Si la bourgeoisie est en mesure de se maintenir au pouvoir et de perpétrer ses attaques réactionnaires c'est parce que personne ne l’affronte politiquement au nom de la classe ouvrière. Tous les partis traditionnels, de « gauche » comme de droite, réagissent à l’aggravation de la crise en resserrant les rangs et en s'orientant davantage à droite.

Les partis sociaux-démocrates ont depuis longtemps enterré leurs différences avec les partis bourgeois droitiers et soutiennent pleinement les mesures d’austérité de l’UE. La même chose s’applique aux syndicats qui répriment la résistance des travailleurs et fonctionnent dans les usines en co-gestionnaires et gendarmes du patronat.

Le virage à droite le plus brutal a été opéré par les partis de pseudo-gauche, comme le parti La Gauche en Allemagne [Die Linke, homologue allemand du Parti de Gauche de Jean-Luc Mélenchon en France] et la « Coalition de la Gauche radicale » (SYRIZA) en Grèce. Ils sont catégoriquement opposés à tout mouvement politique indépendant de la classe ouvrière et ils assument la responsabilité du maintien du régime bourgeois.

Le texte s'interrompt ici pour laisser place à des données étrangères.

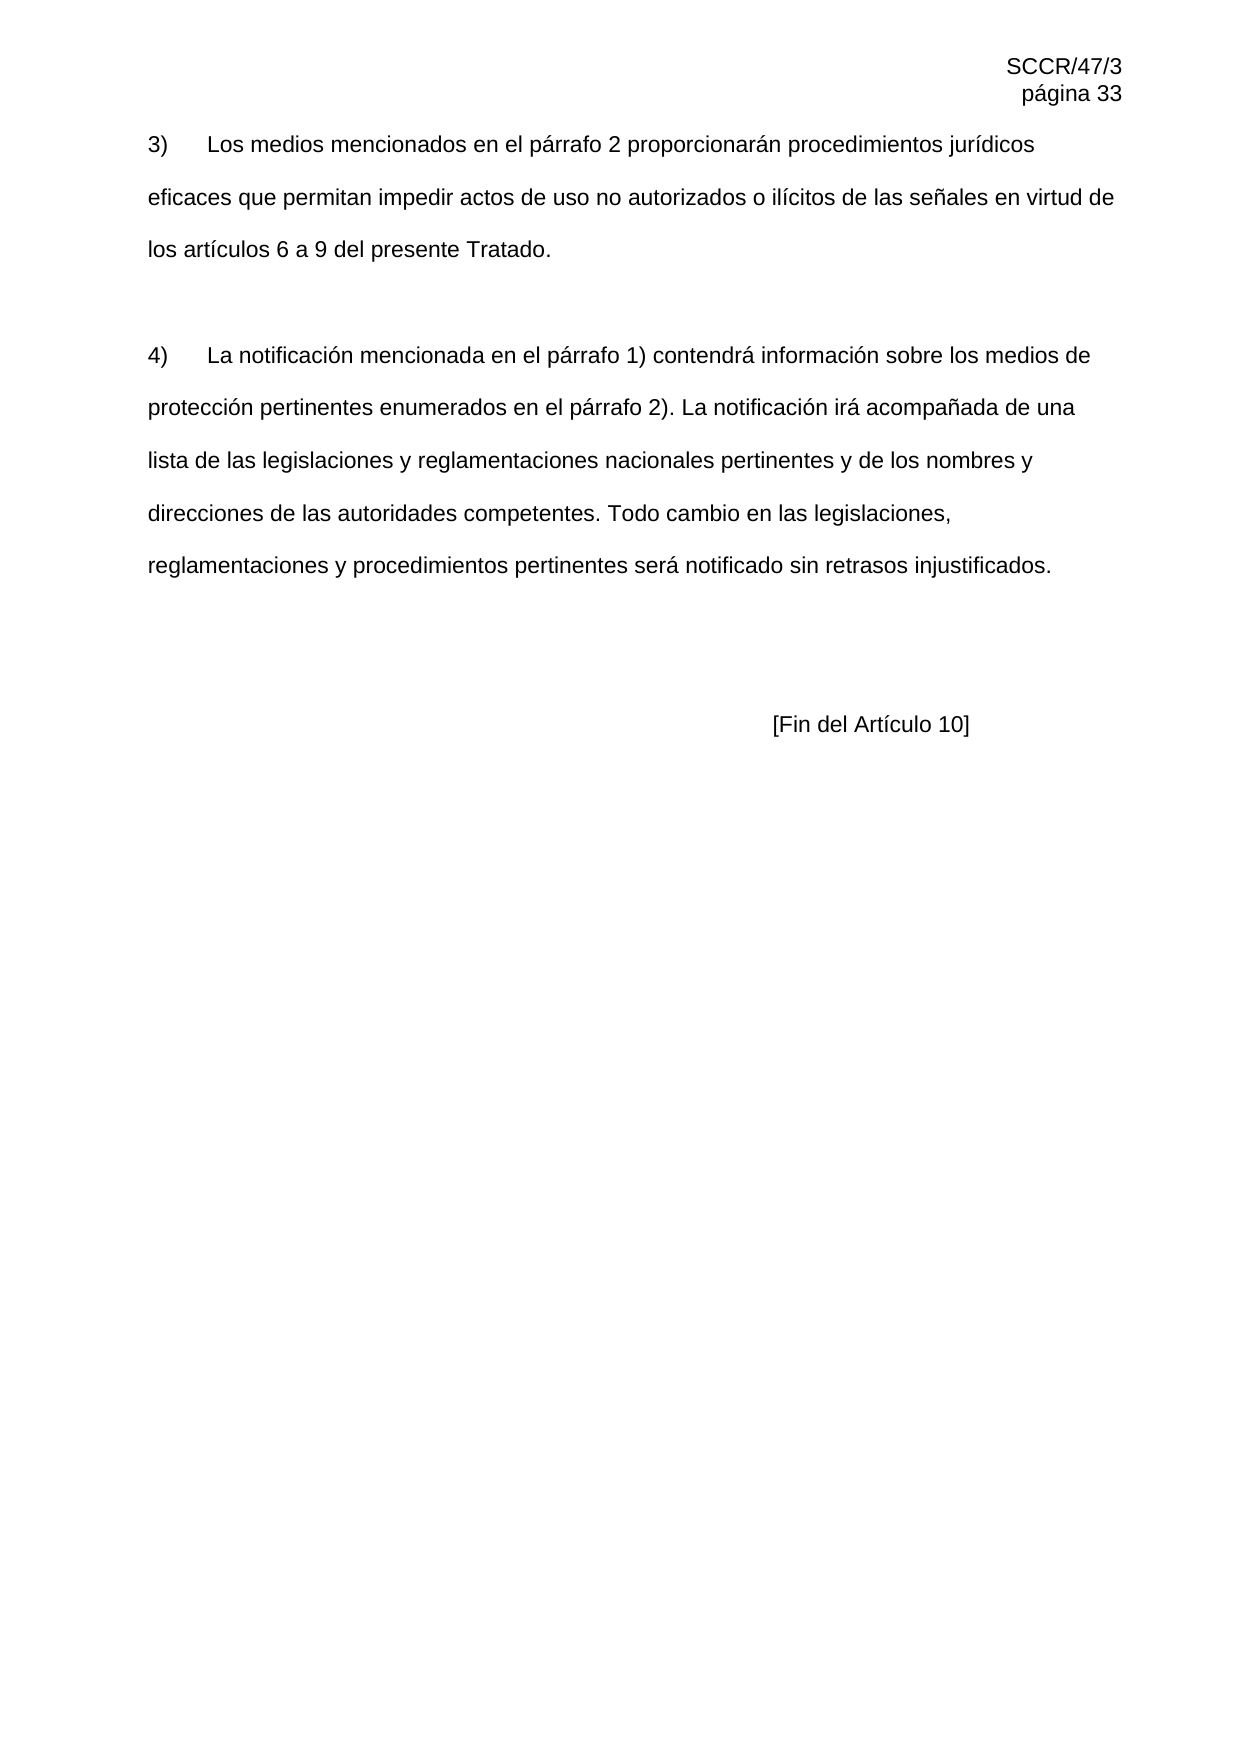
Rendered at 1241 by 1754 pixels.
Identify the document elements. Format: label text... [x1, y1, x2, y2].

A la moindre occasion, Die Linke propose son plein soutien au SPD et aux Verts tout en faisant de la propagande pour des interventions militaires « humanitaires ». SYRIZA est en train de se préparer à prendre une responsabilité gouvernementale et soutient et défend un appareil d’Etat qui est étroitement mêlé à l’organisation fasciste Aube dorée.

L’unique tendance politique qui cherche à préparer la classe ouvrière pour les luttes de classe à venir est le Parti de l’Egalité sociale (Partei für Soziale Gleichheit, PSG) et le Comité international de la Quatrième Internationale. Le PSG a participé aux élections allemandes en mettant en avant un programme qui a donné une voix et une orientation politique à la vaste opposition à la politique d’austérité menée par Berlin et Bruxelles.

Le PSG rejette de manière intransigeante à la fois l’Union européenne et toutes les formes de nationalisme et lutte pour la mise en place des Etats socialistes unis d’Europe. Son manifeste électoral explique : « Ce n’est que par l’unification de l’Europe sur une base socialiste que la classe ouvrière peut faire valoir ses propres intérêts, empêcher que l’Europe ne rechute dans le nationalisme et la guerre, et utiliser l’énorme richesse et les forces productives du continent pour servir les intérêts de la société dans son ensemble. »

Nous appelons tous les lecteurs du WSWS à adhérer au PSG et à contribuer à la construction, partout en Europe, des sections du Comité international de la Quatrième Internationale.